This time, I am here to talk about Space Channel 5 - part one and part two. I know technically that's two different games but they're so similar in style and execution I have decided to group them together.
At it's most basic level, the Space Channel 5 games are based on repetition. You watch your opponent do a variety of moves taken from the four directions (up, right, down and left), a "chu" button (X on the PS2) and a "hey" button (the circle button). Then you repeat the moves in the same order, and you also have to get the timing right as well. If that sounds very simple, it is. If that sounds boring, it isn't. Why? The wonderful music and the style of the game.
Space Channel 5 has music running deep in its veins - funky, 60's esque carnival music, often with latin american flavour. The main theme that is the backbone of both games is a piece of music called "Mexican Flyer" by Ken Woodman and his Piccadilly Brass. It wouldn't sound out of place in an old spy film. Alongside this are many other types of music, from waltzes, electric guitar solos, a bit of techno and even some inspired by the work of Michael Jackson (who makes a guest appearance as Space Michael).

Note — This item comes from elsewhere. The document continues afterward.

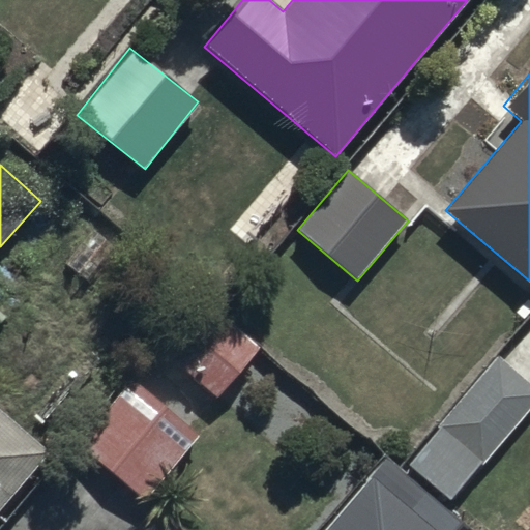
[(200,299),(160,350),(221,395),(260,345),(200,299)]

|This colourful scene is from Part 2, which is much more varied than Part 1.|
If you don't know the plot, basically, some aliens called the Morolians have invaded Earth and are forcing humans to dance. Why? You'll have to play the game to find out. The script is rather daft and cheesy, but certainly fits in with the style of the game. Ulala says such things as "I feeling kinda... funky!" before a boss battle, and rather worryingly even says something along the lines of "No, not there! Ooooh!" when she gets touched up by a plant in part 2.
Both games only take a couple of hours to complete. Is this a major problem? Not for me it isn't. The music and the sense of fun that the game exudes keeps me coming back time and time again. I must have completed both games at least half a dozen times by now. What's more, they won't break the bank... or the first one won't at least. It can be found online for about £5. Part 2 seems to be a bit more elusive, and therefore goes for around £25. Do you need both? Not really, as they're fundamentally the same. However, part 2 has a bit more musical variety, the game is a bit more technically accomplished and the levels are more elaborate, so it may just be worth the extra money. I recommend trying the first one at least at the low price, then maybe shelling out for the second if you find you enjoy it as much as I did.